Vector database storage media need to handle large-scale vector data and index structures, requiring support for high throughput and low latency to meet similarity search demands in high-concurrency scenarios. Currently, the storage medium for vector databases is shifting from "memory-assisted retrieval" towards an "all-SSD storage architecture." According to the paper "All-in-storage ANNS Algorithms Optimize VectorDB Usability within a RAG System," taking KIOXIA AiSAQ as an example, vectors, PQ quantization results, and indexes are uniformly stored on SSDs. For a 10-billion-vector scale, the required SSD capacity is 11.2TB, with PQ Vectors occupying 1.28TB and indexes occupying 10TB. When using TLC/QLC SSDs, AiSAQ offers a 4-7 times cost advantage compared to the DiskANN medium. Furthermore, all AiSAQ tenants are in an active state and can begin queries immediately, eliminating the "cold start" delay associated with loading data from SSD to DRAM before querying, thereby enhancing the RAG system's scalability and economic feasibility.
Volcano Engine's TOS Vectors introduces a new paradigm for vector storage, increasing demands on SSDs. According to the Volcano Engine Developer Community's official account, TOS launched Vector Bucket, an architecture that utilizes ByteDance's self-developed Cloud-Native vector index library Kiwi and a multi-level local cache coordination architecture (covering DRAM, SSD, and remote object storage). In scenarios involving large-scale, long-term storage and low-frequency queries, this architecture not only meets the tiering needs for high/low-frequency data but also significantly lowers the barrier for enterprises to use vector data at scale. TOS Vector deeply integrates with Volcano Engine's high-performance vector database, Volcano AI agent, and other products.
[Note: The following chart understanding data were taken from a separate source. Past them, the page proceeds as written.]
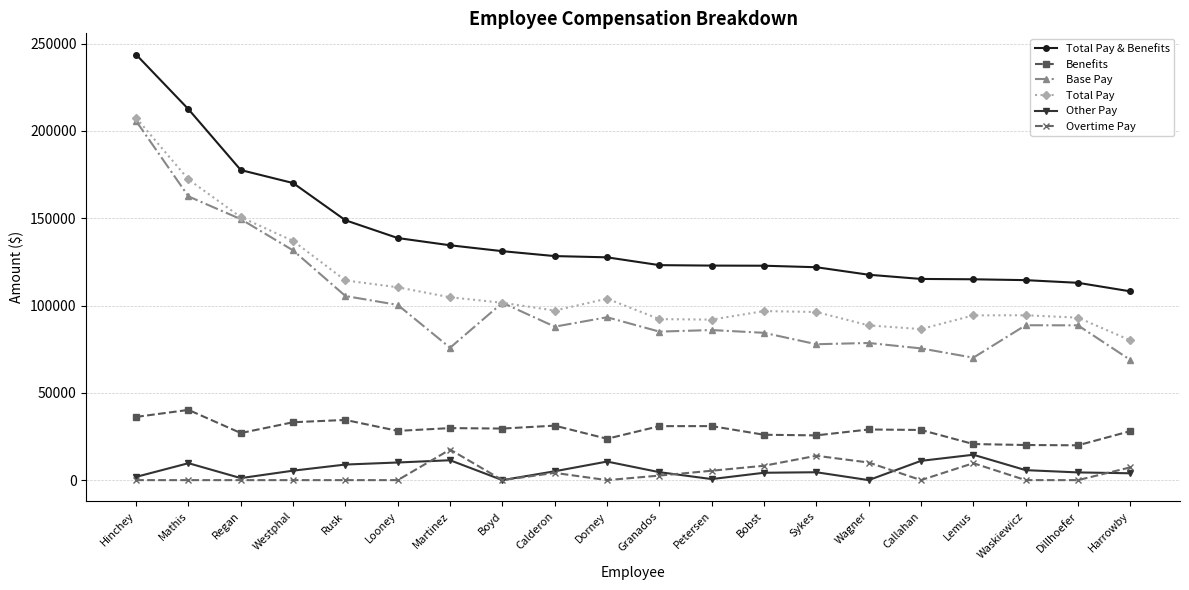

How many data points in Total Pay are less than 97121?

10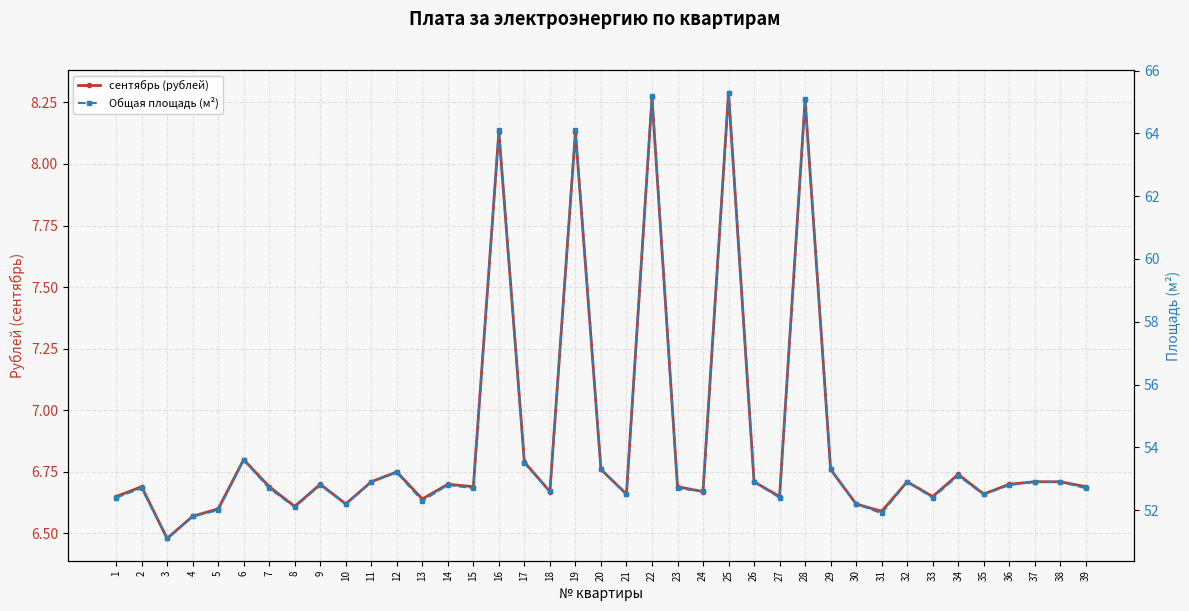

What is the minimum value for Общая площадь (м²)?

51.1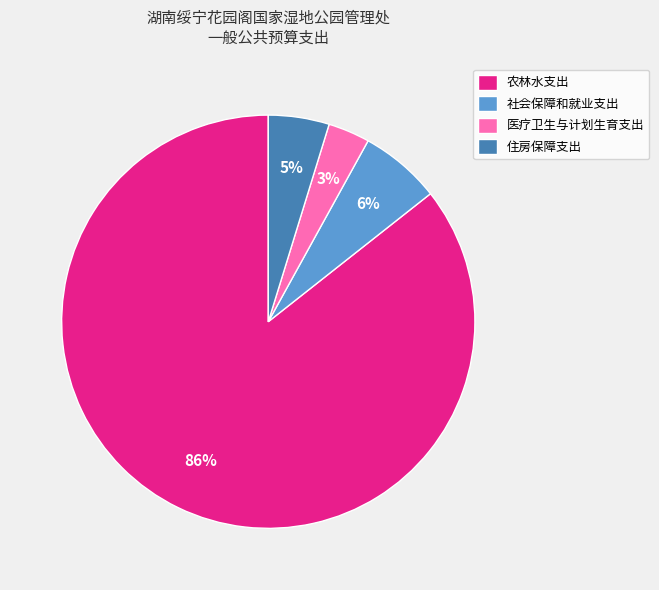

Between 农林水支出 and 住房保障支出, which is larger?

农林水支出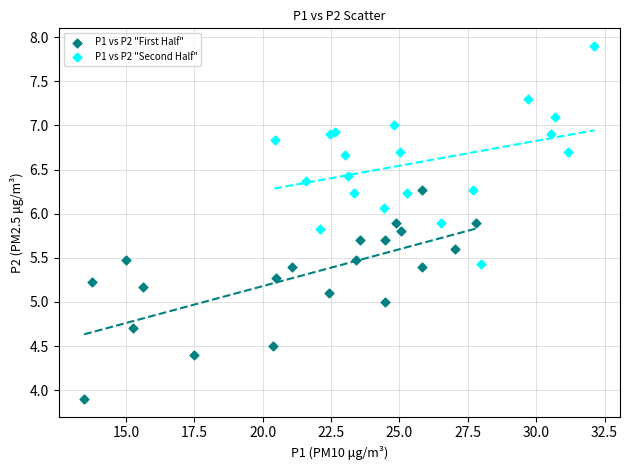

Which series contains the lowest Y value?

P1 vs P2 "First Half"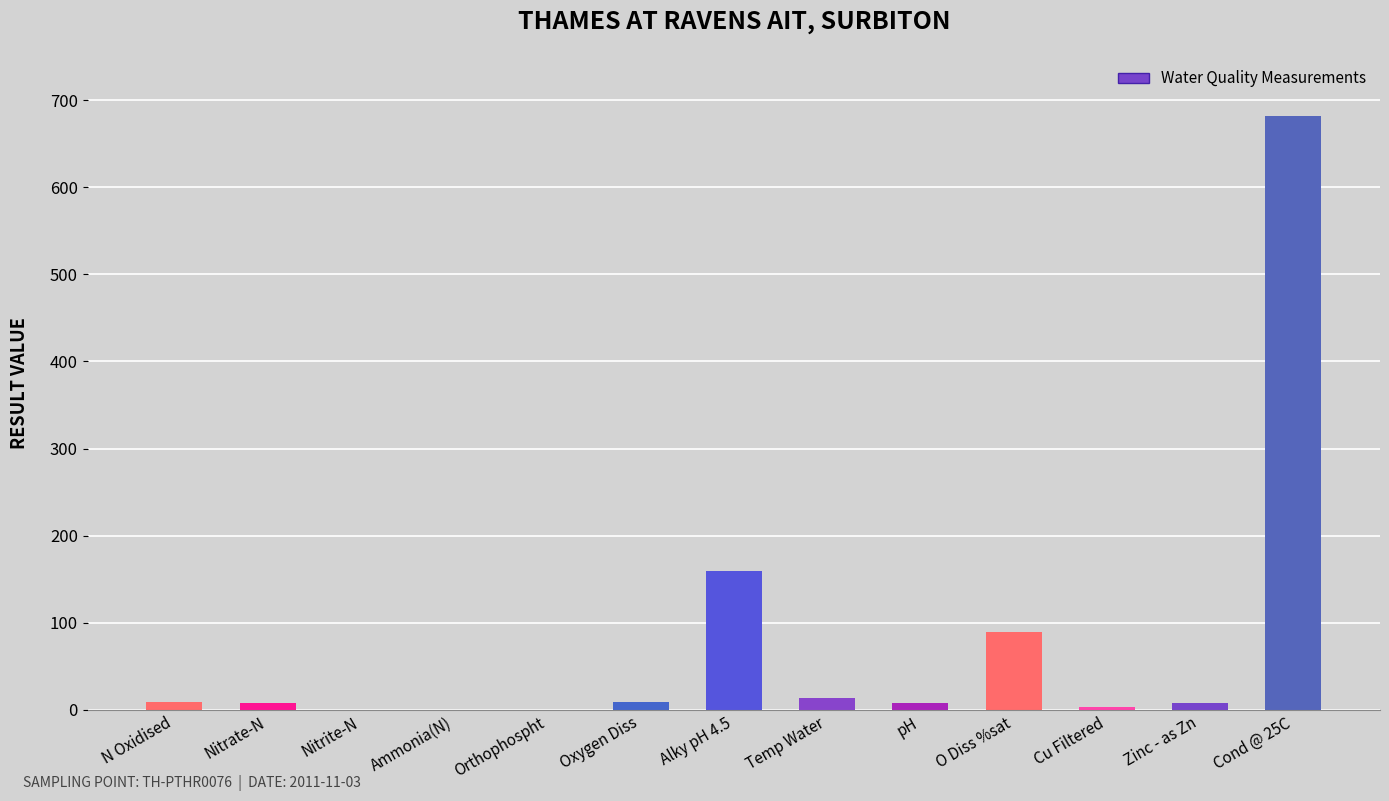

Between Cond @ 25C and Cu Filtered, which is larger?

Cond @ 25C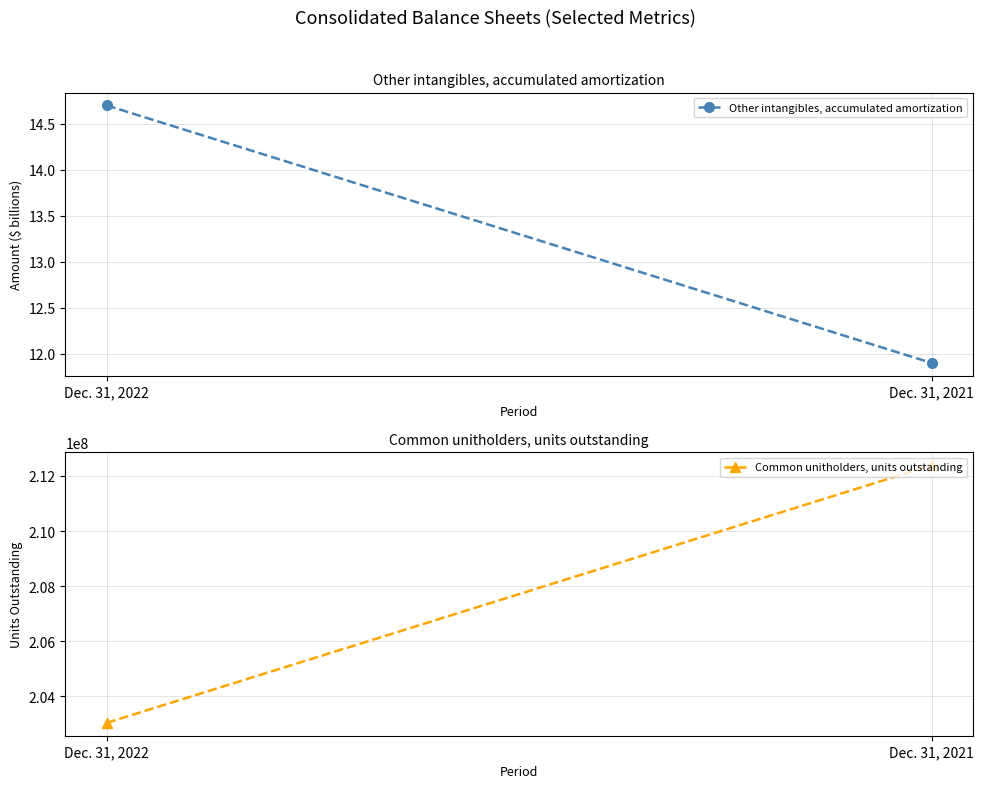

What are all the series names shown in the legend?

Other intangibles, accumulated amortization, Common unitholders, units outstanding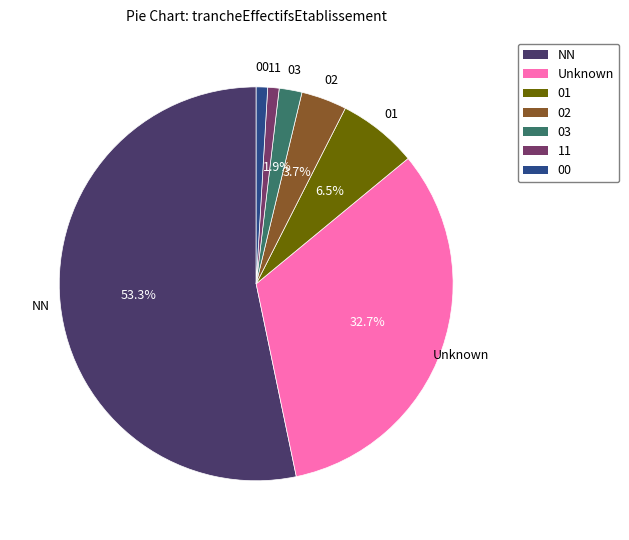

What percentage is the NN slice, to the nearest percent?

53%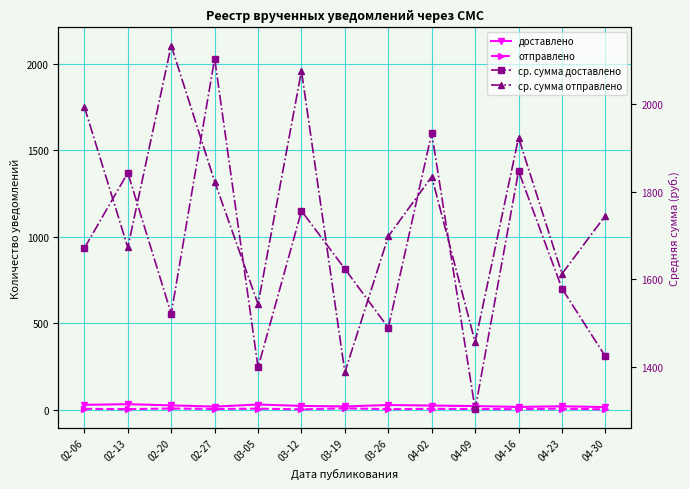

At which category does доставлено reach its first local peak?

02-13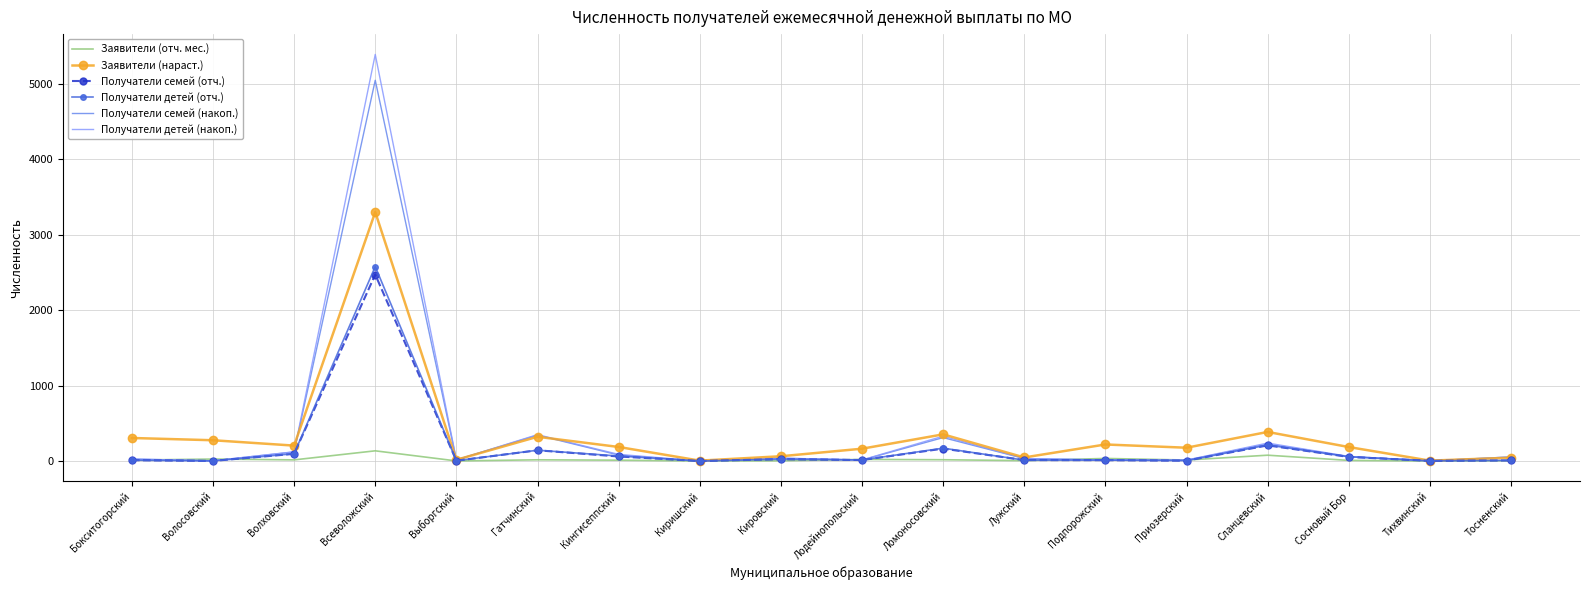

The Заявители (нараст.) series shows 305 at Бокситогорский. True or false?

True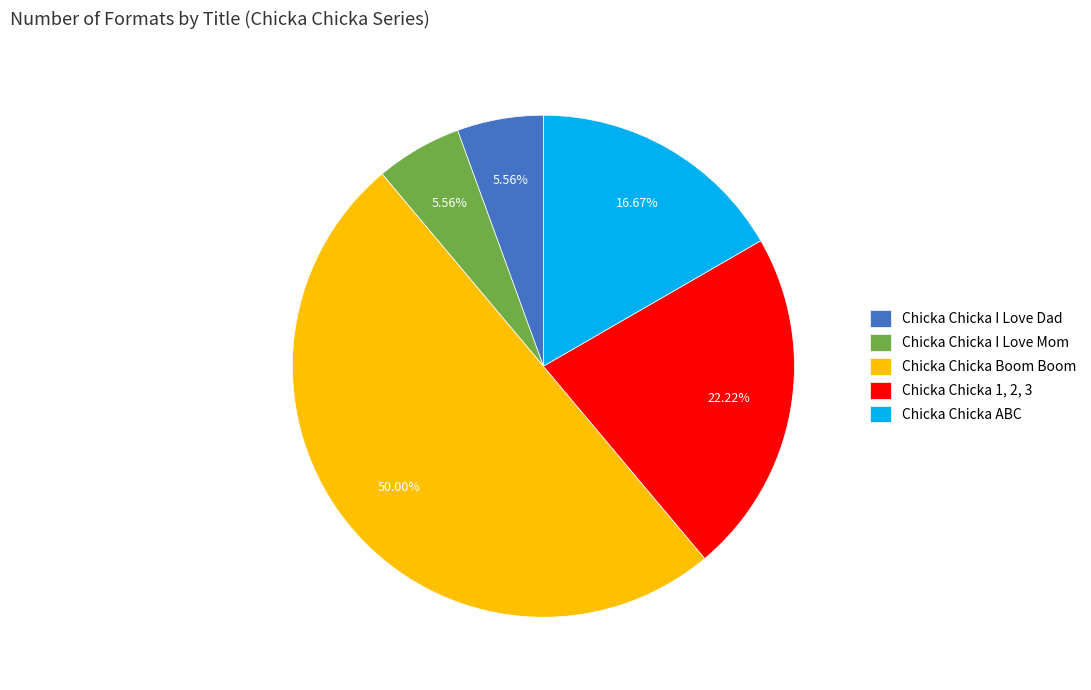

Combined, what portion of the pie is Chicka Chicka ABC and Chicka Chicka I Love Dad?

22.2%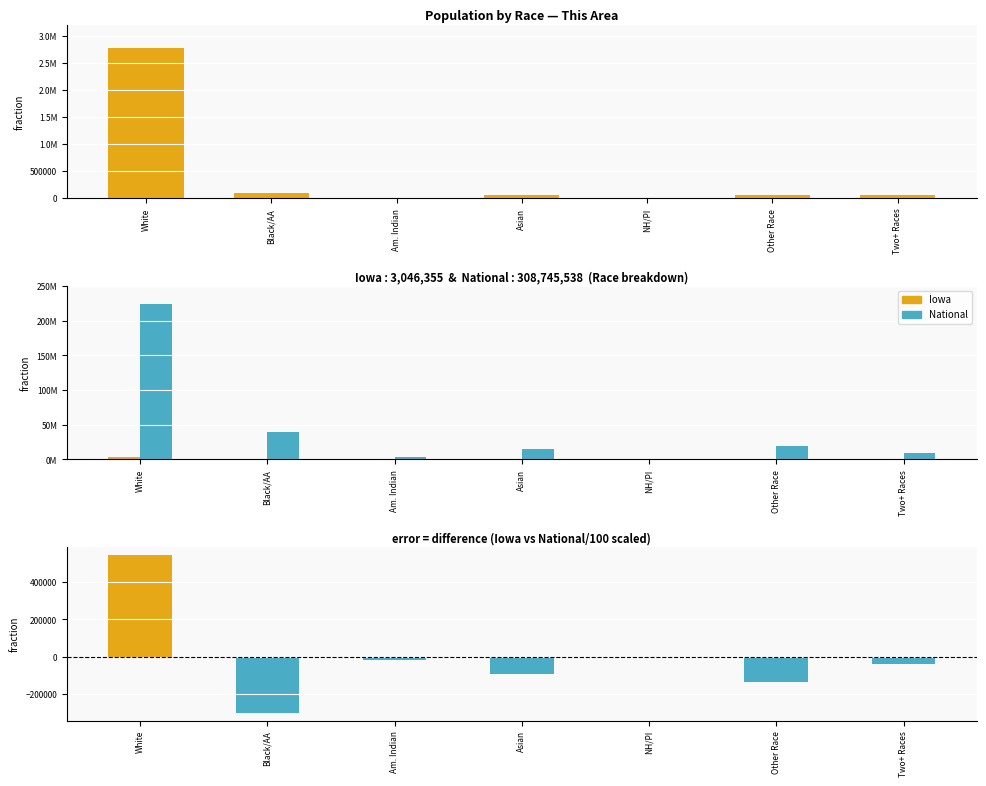

What is the sum of all National values?

308745538.0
In interactive Agent scenarios, frequently accessed memories (such as core user preferences, recent task execution results) are stored in the vector database for millisecond-level high-frequency retrieval; infrequently accessed memories (such as interaction records from six months ago or historical execution results) are stored in TOS Vector, allowing for second-level latency in exchange for lower storage costs and a broader memory space. For Agent scenarios handling complex tasks, TOS Vectors can both host massive semantic vector storage and ensure the sustainable accumulation of long-term data.
Risks include the AI industry's development and demand falling short of expectations; AI server shipments falling short of expectations; and slower-than-expected progress in technology and products from domestic manufacturers.